• [Stored items]:
+ + + + + + +
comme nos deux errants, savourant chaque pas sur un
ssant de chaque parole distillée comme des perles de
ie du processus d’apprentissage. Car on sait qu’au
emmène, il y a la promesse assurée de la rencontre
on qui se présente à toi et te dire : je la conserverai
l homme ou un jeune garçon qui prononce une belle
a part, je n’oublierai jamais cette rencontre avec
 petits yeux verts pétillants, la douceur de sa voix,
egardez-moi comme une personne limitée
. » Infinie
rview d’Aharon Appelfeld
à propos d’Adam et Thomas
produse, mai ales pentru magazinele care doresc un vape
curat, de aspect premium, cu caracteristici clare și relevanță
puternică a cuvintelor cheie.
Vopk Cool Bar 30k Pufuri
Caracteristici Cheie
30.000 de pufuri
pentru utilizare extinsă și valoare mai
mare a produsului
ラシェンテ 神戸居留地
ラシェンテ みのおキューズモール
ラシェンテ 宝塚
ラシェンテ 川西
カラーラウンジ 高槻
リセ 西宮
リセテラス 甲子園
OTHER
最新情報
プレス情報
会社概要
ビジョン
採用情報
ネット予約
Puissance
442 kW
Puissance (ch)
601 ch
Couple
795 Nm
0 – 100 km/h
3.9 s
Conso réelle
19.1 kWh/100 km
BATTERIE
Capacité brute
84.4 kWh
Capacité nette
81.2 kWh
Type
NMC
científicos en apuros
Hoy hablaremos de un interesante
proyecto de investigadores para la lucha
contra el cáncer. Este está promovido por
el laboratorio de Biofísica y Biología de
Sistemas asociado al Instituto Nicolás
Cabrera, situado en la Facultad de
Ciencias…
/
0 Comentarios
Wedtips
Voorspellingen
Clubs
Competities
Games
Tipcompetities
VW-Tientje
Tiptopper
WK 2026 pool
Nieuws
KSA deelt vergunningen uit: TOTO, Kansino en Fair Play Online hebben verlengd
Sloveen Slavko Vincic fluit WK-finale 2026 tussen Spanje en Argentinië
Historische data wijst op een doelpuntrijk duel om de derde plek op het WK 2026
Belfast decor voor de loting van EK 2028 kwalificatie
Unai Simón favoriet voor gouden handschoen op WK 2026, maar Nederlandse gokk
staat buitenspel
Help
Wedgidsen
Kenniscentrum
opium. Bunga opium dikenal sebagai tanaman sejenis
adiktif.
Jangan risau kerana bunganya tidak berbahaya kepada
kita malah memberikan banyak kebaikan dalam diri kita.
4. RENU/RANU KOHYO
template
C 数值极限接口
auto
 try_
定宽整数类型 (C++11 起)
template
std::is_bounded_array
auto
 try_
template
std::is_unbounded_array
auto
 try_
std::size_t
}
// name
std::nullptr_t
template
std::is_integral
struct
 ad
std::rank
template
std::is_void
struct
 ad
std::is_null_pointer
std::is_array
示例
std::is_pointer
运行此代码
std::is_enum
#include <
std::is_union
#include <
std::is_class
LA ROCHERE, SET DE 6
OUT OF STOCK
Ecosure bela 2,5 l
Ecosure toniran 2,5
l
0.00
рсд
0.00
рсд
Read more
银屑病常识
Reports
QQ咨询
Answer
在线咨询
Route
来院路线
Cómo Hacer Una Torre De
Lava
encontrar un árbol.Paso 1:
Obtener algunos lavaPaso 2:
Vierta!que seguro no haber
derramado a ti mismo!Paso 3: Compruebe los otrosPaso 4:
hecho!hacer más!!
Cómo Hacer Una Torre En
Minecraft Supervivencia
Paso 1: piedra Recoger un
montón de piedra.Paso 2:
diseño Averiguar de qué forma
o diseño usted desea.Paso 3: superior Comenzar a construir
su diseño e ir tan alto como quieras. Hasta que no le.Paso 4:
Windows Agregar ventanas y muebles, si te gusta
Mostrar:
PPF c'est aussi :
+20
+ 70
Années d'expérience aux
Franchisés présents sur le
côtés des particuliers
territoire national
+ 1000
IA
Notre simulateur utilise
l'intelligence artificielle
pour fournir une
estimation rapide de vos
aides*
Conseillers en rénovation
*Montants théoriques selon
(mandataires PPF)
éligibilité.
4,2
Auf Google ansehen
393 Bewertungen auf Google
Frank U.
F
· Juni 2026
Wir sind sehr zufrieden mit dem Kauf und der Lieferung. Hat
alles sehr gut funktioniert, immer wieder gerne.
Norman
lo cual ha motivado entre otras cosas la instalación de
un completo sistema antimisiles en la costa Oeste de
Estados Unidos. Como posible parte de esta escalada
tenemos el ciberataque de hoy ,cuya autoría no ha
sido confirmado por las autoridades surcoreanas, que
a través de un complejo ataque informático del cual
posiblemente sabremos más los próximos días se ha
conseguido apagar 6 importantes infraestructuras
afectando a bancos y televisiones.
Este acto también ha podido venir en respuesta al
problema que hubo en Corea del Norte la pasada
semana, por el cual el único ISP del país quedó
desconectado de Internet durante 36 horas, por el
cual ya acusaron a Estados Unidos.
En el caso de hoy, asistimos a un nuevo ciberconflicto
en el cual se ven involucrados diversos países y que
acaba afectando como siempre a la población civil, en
+ + + + + + +
• [WHAT THE EXERCISE ASKS]: Copy down every record, keeping each one exact.

• [ANSWER SECTION]:
comme nos deux errants, savourant chaque pas sur un
ssant de chaque parole distillée comme des perles de
ie du processus d’apprentissage. Car on sait qu’au
emmène, il y a la promesse assurée de la rencontre
on qui se présente à toi et te dire : je la conserverai
l homme ou un jeune garçon qui prononce une belle
a part, je n’oublierai jamais cette rencontre avec
 petits yeux verts pétillants, la douceur de sa voix,
egardez-moi comme une personne limitée
. » Infinie
rview d’Aharon Appelfeld
à propos d’Adam et Thomas
produse, mai ales pentru magazinele care doresc un vape
curat, de aspect premium, cu caracteristici clare și relevanță
puternică a cuvintelor cheie.
Vopk Cool Bar 30k Pufuri
Caracteristici Cheie
30.000 de pufuri
pentru utilizare extinsă și valoare mai
mare a produsului
ラシェンテ 神戸居留地
ラシェンテ みのおキューズモール
ラシェンテ 宝塚
ラシェンテ 川西
カラーラウンジ 高槻
リセ 西宮
リセテラス 甲子園
OTHER
最新情報
プレス情報
会社概要
ビジョン
採用情報
ネット予約
Puissance
442 kW
Puissance (ch)
601 ch
Couple
795 Nm
0 – 100 km/h
3.9 s
Conso réelle
19.1 kWh/100 km
BATTERIE
Capacité brute
84.4 kWh
Capacité nette
81.2 kWh
Type
NMC
científicos en apuros
Hoy hablaremos de un interesante
proyecto de investigadores para la lucha
contra el cáncer. Este está promovido por
el laboratorio de Biofísica y Biología de
Sistemas asociado al Instituto Nicolás
Cabrera, situado en la Facultad de
Ciencias…
/
0 Comentarios
Wedtips
Voorspellingen
Clubs
Competities
Games
Tipcompetities
VW-Tientje
Tiptopper
WK 2026 pool
Nieuws
KSA deelt vergunningen uit: TOTO, Kansino en Fair Play Online hebben verlengd
Sloveen Slavko Vincic fluit WK-finale 2026 tussen Spanje en Argentinië
Historische data wijst op een doelpuntrijk duel om de derde plek op het WK 2026
Belfast decor voor de loting van EK 2028 kwalificatie
Unai Simón favoriet voor gouden handschoen op WK 2026, maar Nederlandse gokk
staat buitenspel
Help
Wedgidsen
Kenniscentrum
opium. Bunga opium dikenal sebagai tanaman sejenis
adiktif.
Jangan risau kerana bunganya tidak berbahaya kepada
kita malah memberikan banyak kebaikan dalam diri kita.
4. RENU/RANU KOHYO
template
C 数值极限接口
auto
 try_
定宽整数类型 (C++11 起)
template
std::is_bounded_array
auto
 try_
template
std::is_unbounded_array
auto
 try_
std::size_t
}
// name
std::nullptr_t
template
std::is_integral
struct
 ad
std::rank
template
std::is_void
struct
 ad
std::is_null_pointer
std::is_array
示例
std::is_pointer
运行此代码
std::is_enum
#include <
std::is_union
#include <
std::is_class
LA ROCHERE, SET DE 6
OUT OF STOCK
Ecosure bela 2,5 l
Ecosure toniran 2,5
l
0.00
рсд
0.00
рсд
Read more
银屑病常识
Reports
QQ咨询
Answer
在线咨询
Route
来院路线
Cómo Hacer Una Torre De
Lava
encontrar un árbol.Paso 1:
Obtener algunos lavaPaso 2:
Vierta!que seguro no haber
derramado a ti mismo!Paso 3: Compruebe los otrosPaso 4:
hecho!hacer más!!
Cómo Hacer Una Torre En
Minecraft Supervivencia
Paso 1: piedra Recoger un
montón de piedra.Paso 2:
diseño Averiguar de qué forma
o diseño usted desea.Paso 3: superior Comenzar a construir
su diseño e ir tan alto como quieras. Hasta que no le.Paso 4:
Windows Agregar ventanas y muebles, si te gusta
Mostrar:
PPF c'est aussi :
+20
+ 70
Années d'expérience aux
Franchisés présents sur le
côtés des particuliers
territoire national
+ 1000
IA
Notre simulateur utilise
l'intelligence artificielle
pour fournir une
estimation rapide de vos
aides*
Conseillers en rénovation
*Montants théoriques selon
(mandataires PPF)
éligibilité.
4,2
Auf Google ansehen
393 Bewertungen auf Google
Frank U.
F
· Juni 2026
Wir sind sehr zufrieden mit dem Kauf und der Lieferung. Hat
alles sehr gut funktioniert, immer wieder gerne.
Norman
lo cual ha motivado entre otras cosas la instalación de
un completo sistema antimisiles en la costa Oeste de
Estados Unidos. Como posible parte de esta escalada
tenemos el ciberataque de hoy ,cuya autoría no ha
sido confirmado por las autoridades surcoreanas, que
a través de un complejo ataque informático del cual
posiblemente sabremos más los próximos días se ha
conseguido apagar 6 importantes infraestructuras
afectando a bancos y televisiones.
Este acto también ha podido venir en respuesta al
problema que hubo en Corea del Norte la pasada
semana, por el cual el único ISP del país quedó
desconectado de Internet durante 36 horas, por el
cual ya acusaron a Estados Unidos.
En el caso de hoy, asistimos a un nuevo ciberconflicto
en el cual se ven involucrados diversos países y que
acaba afectando como siempre a la población civil, en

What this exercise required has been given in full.